1-Fluoronaphthalene
- Names: Preferred IUPAC name 1-Fluoronaphthalene

Identifiers
- CAS Number: 321-38-0;
- 3D model (JSmol): Interactive image;
- ChemSpider: 9078;
- ECHA InfoCard: 100.005.717
- EC Number: 206-287-0;
- PubChem CID: 9450;
- UNII: 0920702UT7;
- CompTox Dashboard (EPA): DTXSID7059808 ;

Properties
- Chemical formula: C _{10}H _{7}F
- Appearance: Colorless liquid
- Melting point: −13 °C (9 °F; 260 K)
- Boiling point: 215 °C (419 °F; 488 K)
- Solubility in water: insoluble
- Hazards: GHS labelling:
- Pictograms: GHS07: Exclamation mark
- Signal word: Warning
- Flash point: 65 °C (149 °F; 338 K)

= 1-Fluoronaphthalene =

1-Fluornaphthalene is an organofluorine chemical compound from the group of naphthalene derivatives and fluoroaromatics. Its chemical formula is C_{10}H_{7}F.

==Synthesis==
1-Fluoronaphthalene can be obtained by reacting naphthalene with Selectfluor.

==Properties==
1-Fluoronaphthalene is a colorless, combustible liquid, which is insoluble in water.

==Applications==
1-Fluoronaphthalene was used for the tert-butyllithium-mediated synthesis of 6-substituted phenanthridines. It has also been used in the synthesis of LY248686, a potent inhibitor of serotonin and norepinephrine uptake.

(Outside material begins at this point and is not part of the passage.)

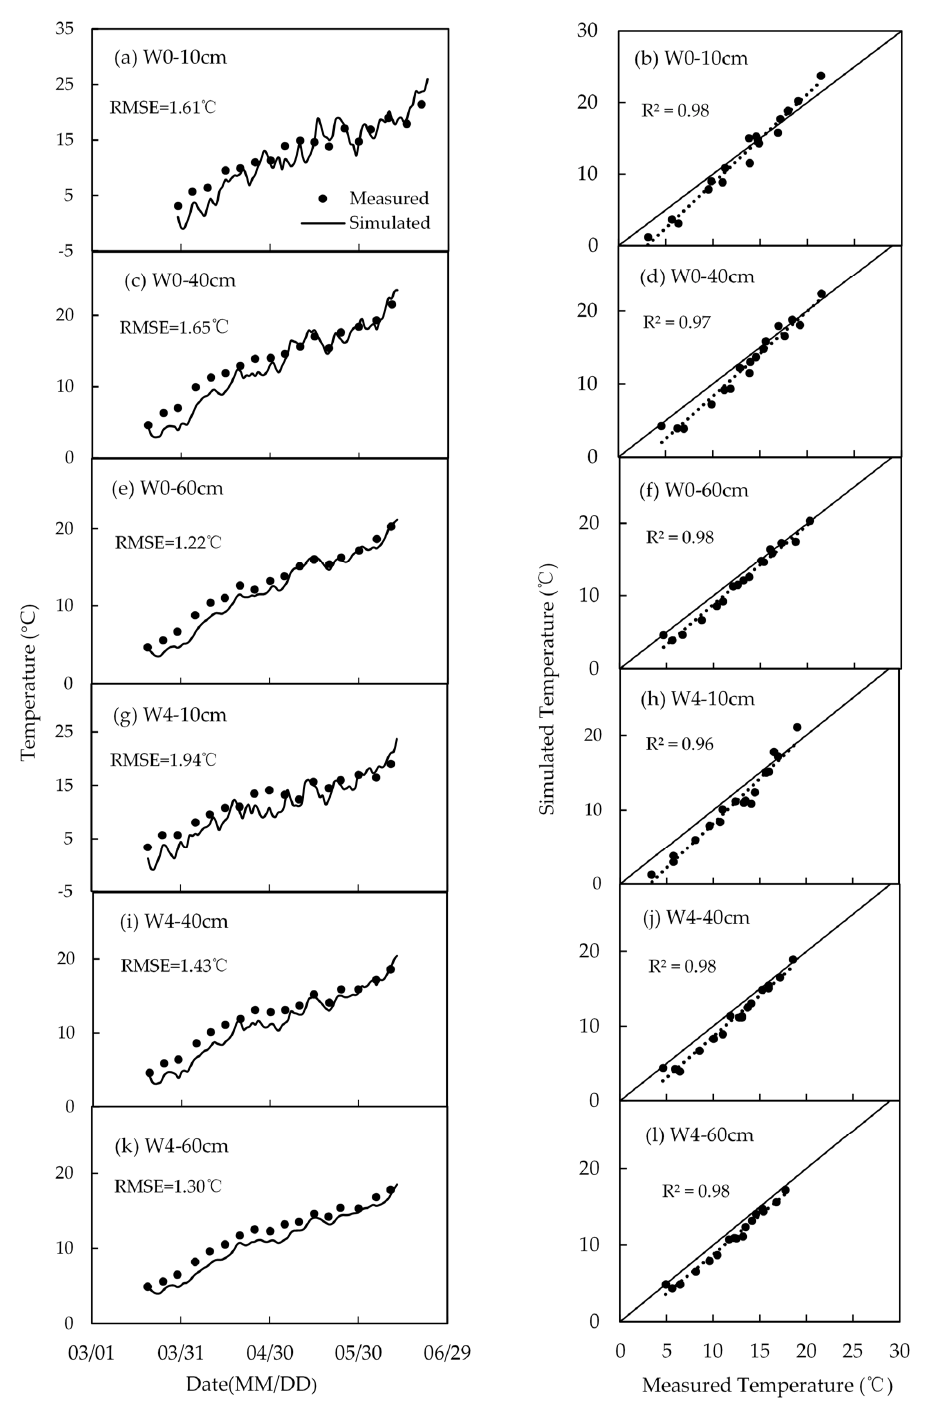
Figure 11. Comparison between simulated and measured soil temperature at soil depth 10 cm, 40 cm, 60 cm under different water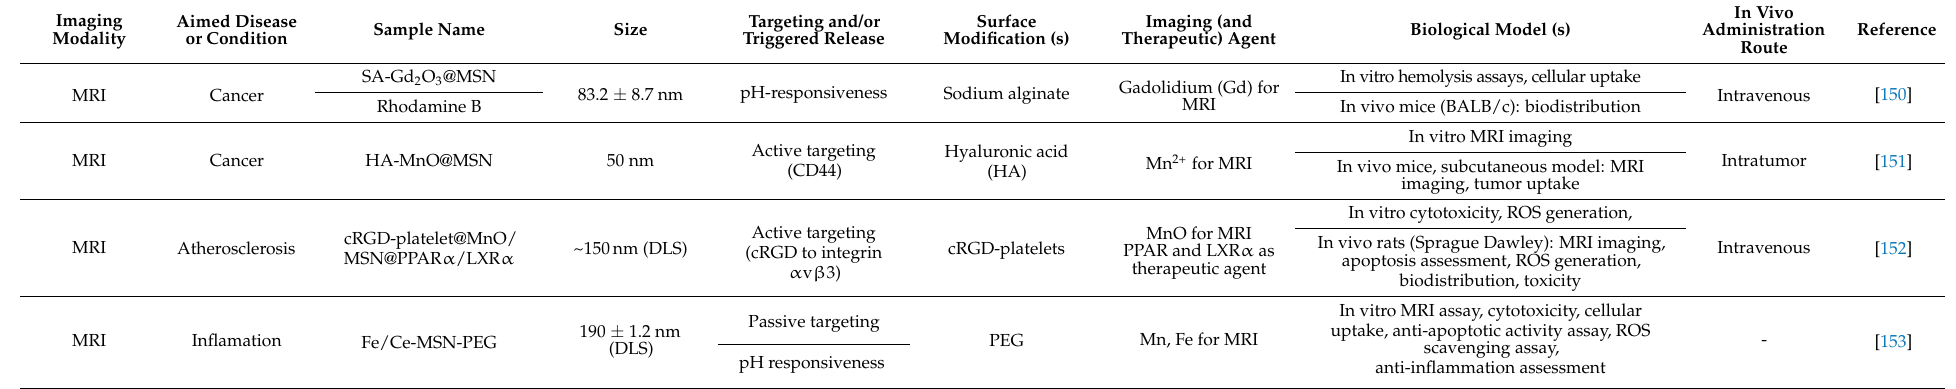
Table 2. Selected recent examples of MSNs developed as biomedical imaging or theranostic agents and evaluated in biological models. Sample names used by the authors are included, since, in some cases, they provided information about the composition of the nanocarrier. MSN: Mesoporous Silica Nanoparticle. MRI: Magnetic Resonance Imaging. NA: Not Available PEG: PolyEthylene Glycol. PET: Positron Emission Tomography. SPECT: Single-Photon Emission Computed Tomography. CT: Computerized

1-Fluoronaphthalene is also used as a component of the Organic Check Material mounted in canisters on Mars Science Laboratory Curiosity rover. It's used for calibrating the Sample Analysis at Mars (SAM) instrument suite, being a synthetic organic compound not found in nature on Earth and not expected on Mars.